I think the problem is people are used to Star Wars/Star Trek physics which act more like planetary vehicles than ships in a vacuum and have the ability to move, slow and stop at the speed of plot. Traveller simulates real space travel and the laws of motion - When viewed in an inertial reference frame, an object either remains at rest or continues to move at a constant velocity, unless acted upon by an external force. In space, thrust is the external force. Constant thrust accelerates a vessel at a constant rate because there's almost no matter to act as drag. Once thrust stops a vessel continues moving at the velocity of thrust. The reason a car slows and finally comes to a stop is the drag from air and friction from contact with the road. The reason you move at a constant velocity when driving is you are applying power that translates to forward movement to neutralize the drag and friction.

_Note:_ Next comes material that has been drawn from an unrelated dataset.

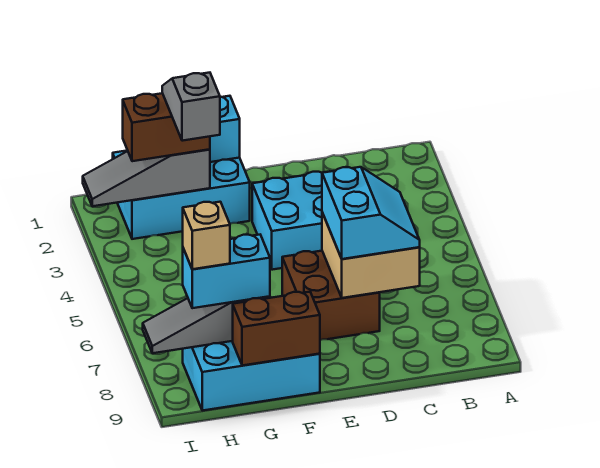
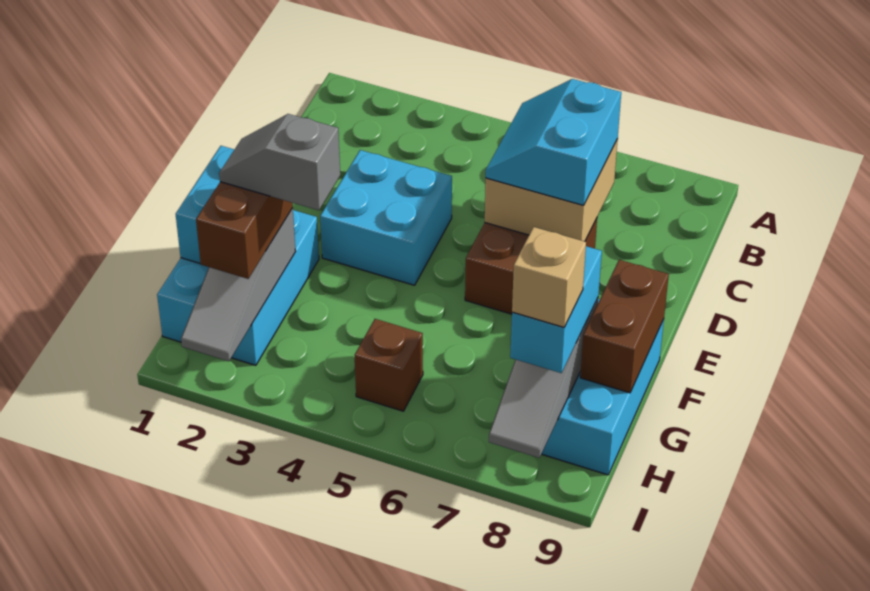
cyan slope C6:D7 level 3 top D -> cyan slope C6:D7 level 3 top 7
none -> brown brick H5 level 1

I wish I could think of the names for several video games from the Eighties and Nineties that featured vector thrust; I think Asteroids was one. You moved by spinning the ship in the direction you wanted then pressed the thrust at variable rates. When you didn't apply thrust the ship still kept moving in the last direction and speed even if you spin the ship.
 
Reynard said:
I wish I could think of the names for several video games from the Eighties and Nineties that featured vector thrust; I think Asteroids was one. You moved by spinning the ship in the direction you wanted then pressed the thrust at variable rates. When you didn't apply thrust the ship still kept moving in the last direction and speed even if you spin the ship.

http://en.wikipedia.org/wiki/Spacewar_%28video_game%29

Spacewar had an arcade version in the 70's. It used vector movement. I had it on a PDP-73 too.

Asteroids had you slow down after ending thrust.
 
Dizzying, to be sure.

As for Adventure and Capital class design sequences, I may have missed the relevant tables; if you could be so kind as to mention page and paragraph?